Each comment widget offers two actions: Add Review Comment batches the comment into your pending review; Add Single Comment posts it immediately (refused while a pending review exists — submit or discard it first).
Pending review
Your first review comment starts a GitHub pending review: draft comments are visible only to you until submitted, and the status bar shows PR #N: k pending while one is open. When you're done:
- Submit Review… (status bar click, or command palette) — choose Comment, Approve, or Request changes; a summary body is required to request changes.
- Discard Pending Review — deletes the draft and all its comments after a confirmation.
Existing threads
Review threads already on the PR appear inline at their anchored lines (both diff sides), with the full conversation: reply from the thread, and resolve or unresolve it from the thread header. Pending comments are labeled, resolved threads start collapsed, and outdated threads (whose anchor line no longer exists in the diff) are skipped — read those on GitHub.

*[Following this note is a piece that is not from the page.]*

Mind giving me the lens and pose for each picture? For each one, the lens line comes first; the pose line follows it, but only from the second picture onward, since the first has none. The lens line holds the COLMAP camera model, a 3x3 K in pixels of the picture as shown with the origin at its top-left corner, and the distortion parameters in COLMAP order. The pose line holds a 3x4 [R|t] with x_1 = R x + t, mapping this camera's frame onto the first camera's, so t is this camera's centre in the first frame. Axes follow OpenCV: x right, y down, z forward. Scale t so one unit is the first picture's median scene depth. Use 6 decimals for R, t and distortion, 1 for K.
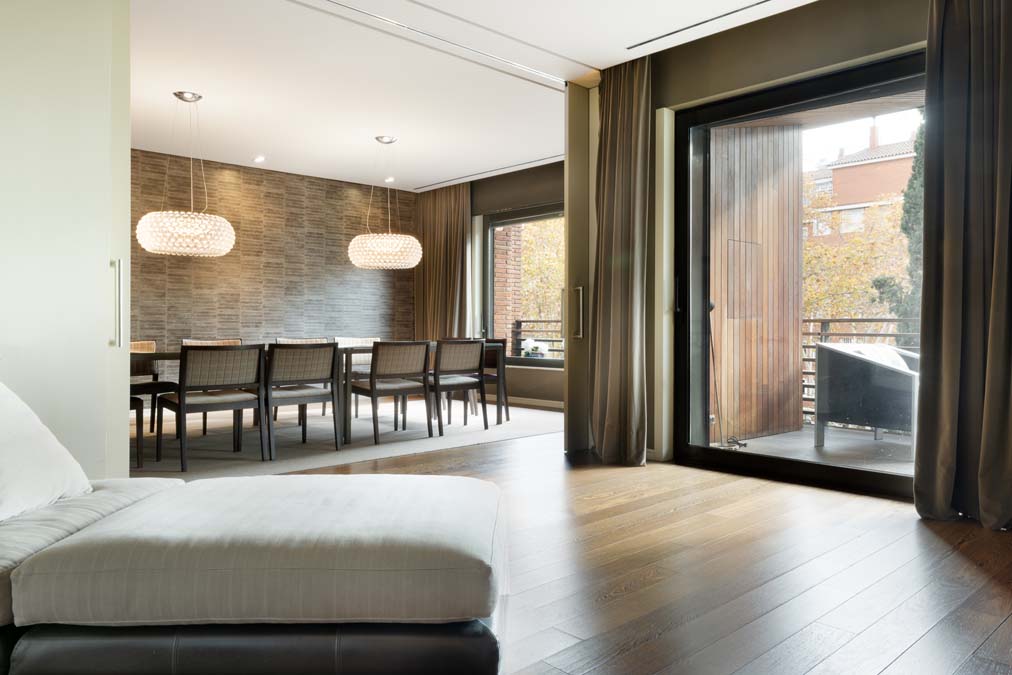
lens RADIAL K [[722.6, 0, 506.3], [0, 722.6, 333.7], [0, 0, 1]] dist [-0.004468, -0.002266]
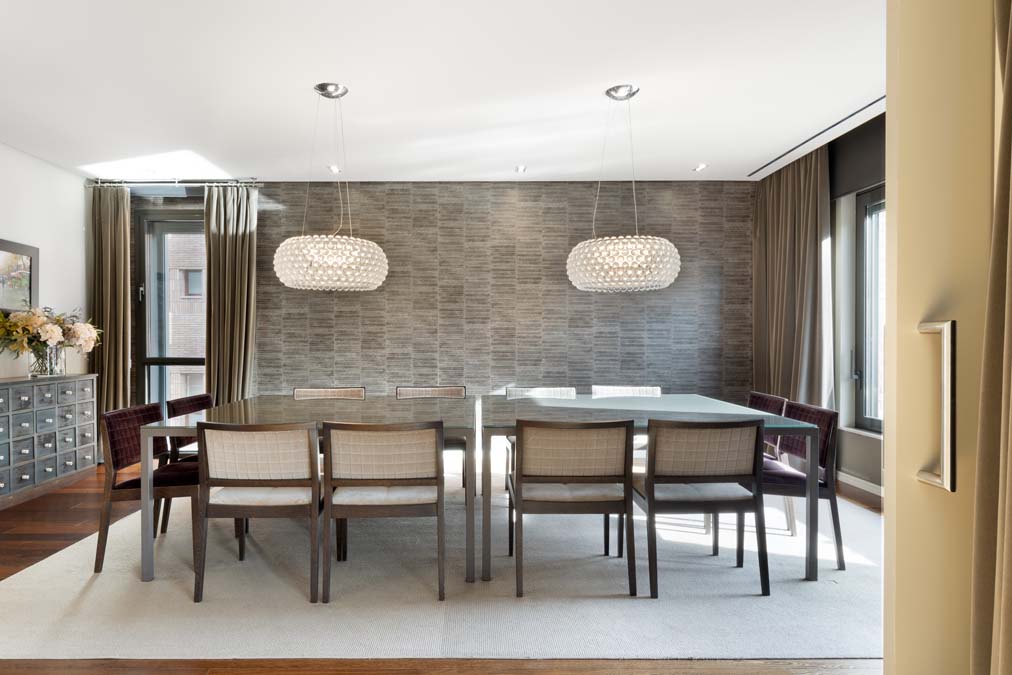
lens RADIAL K [[559.4, 0, 507.3], [0, 559.4, 347.7], [0, 0, 1]] dist [-0.004206, 0.000500]
pose [[0.737158, 0.011476, -0.675623, 0.089520], [-0.004929, 0.999920, 0.011607, -0.040296], [0.675702, -0.005226, 0.737156, 0.510411]]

Muting repositories and organizations
Muted entries disappear everywhere at once: both lists, the badge count, and notifications.
Three ways to mute:
- Searchable picker — run GitHub Control Center: Manage Muted Repositories (command palette, or the
… menu of either view). It lists your current muted entries (pick one to unmute) and the repositories currently on your radar (pick one to mute). Typing searches GitHub live, and any slash-less text offers a "Mute everything from …" item for the whole organization.
- Right-click a PR row — Mute Repository or Mute Organization.
- Settings — edit
githubControlCenter.mutedRepos by hand.
Entry syntax (case-insensitive):
"githubControlCenter.mutedRepos": [
"acme/noisy-repo", // mutes one repository
"some-org", // mutes the whole organization
"other-org/*" // same, alternative spelling
]
Unmuting: the picker (entries are listed first, marked as muted), or remove the entry from Settings.
Install
Grab the .vsix from the latest GitHub Release and:
code --install-extension github-control-center-<version>.vsix
Or build it yourself:
yarn install
yarn dlx @vscode/vsce package --no-dependencies
code --install-extension github-control-center-<version>.vsix
See CONTRIBUTING.md for development setup.